> DATA RECORDS
------

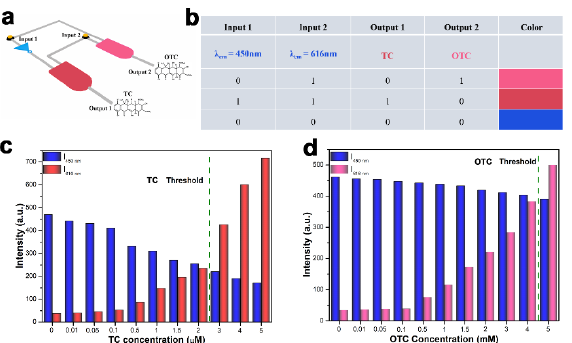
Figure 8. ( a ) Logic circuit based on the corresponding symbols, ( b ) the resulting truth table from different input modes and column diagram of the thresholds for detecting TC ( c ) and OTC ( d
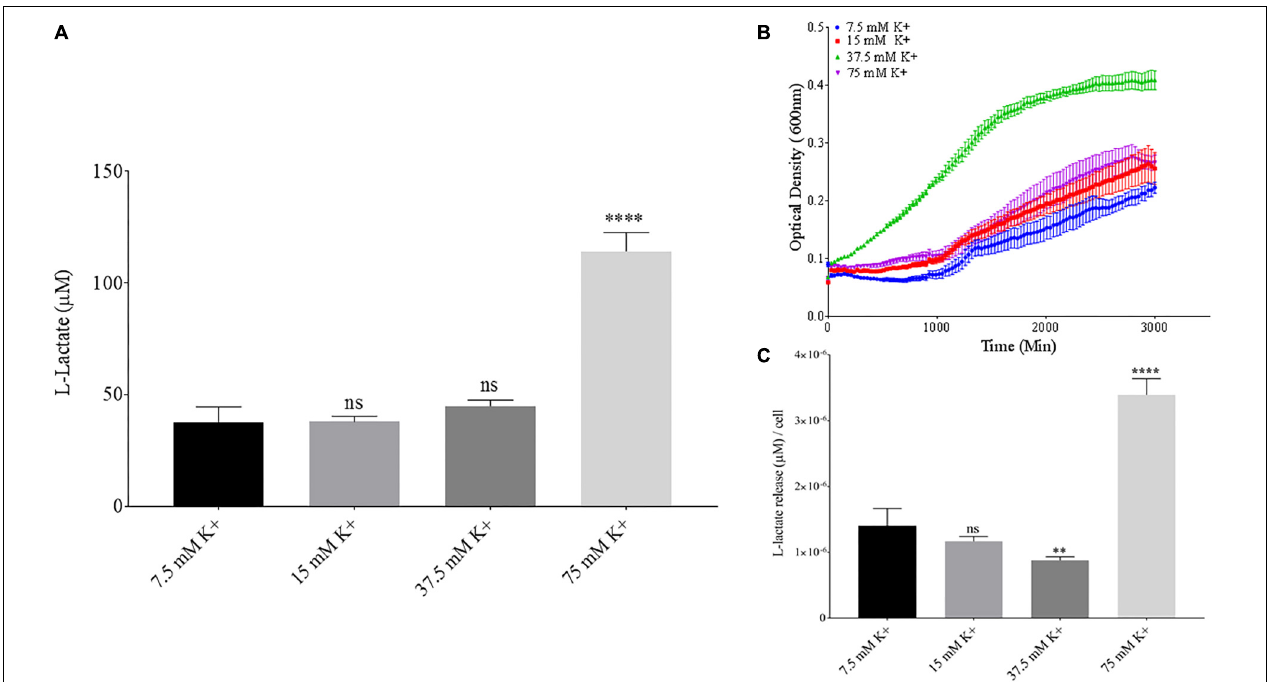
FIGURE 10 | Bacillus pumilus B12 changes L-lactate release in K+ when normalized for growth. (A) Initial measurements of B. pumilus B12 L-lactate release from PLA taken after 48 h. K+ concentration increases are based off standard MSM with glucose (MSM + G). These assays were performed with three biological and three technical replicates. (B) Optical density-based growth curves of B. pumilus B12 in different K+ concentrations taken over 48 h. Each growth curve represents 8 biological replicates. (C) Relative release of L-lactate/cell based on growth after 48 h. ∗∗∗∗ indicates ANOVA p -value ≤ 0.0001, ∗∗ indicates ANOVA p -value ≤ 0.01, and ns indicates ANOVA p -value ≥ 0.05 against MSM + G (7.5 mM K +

------

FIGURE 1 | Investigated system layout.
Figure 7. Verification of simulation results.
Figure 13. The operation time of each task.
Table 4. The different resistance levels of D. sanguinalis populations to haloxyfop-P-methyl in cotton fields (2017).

------

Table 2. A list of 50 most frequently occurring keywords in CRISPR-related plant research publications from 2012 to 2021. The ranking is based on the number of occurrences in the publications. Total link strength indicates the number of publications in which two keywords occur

------

> WHAT YOU WILL DO
Where the listing above reaches the line that contains "Figure 7. Verification of simulation results.", start retyping, and finish with the line that contains "Table 4. The"; reproduce those lines exactly and no others.

> ANSWER SPACE
Figure 7. Verification of simulation results.
Figure 13. The operation time of each task.
Table 4. The different resistance levels of D. sanguinalis populations to haloxyfop-P-methyl in cotton fields (2017).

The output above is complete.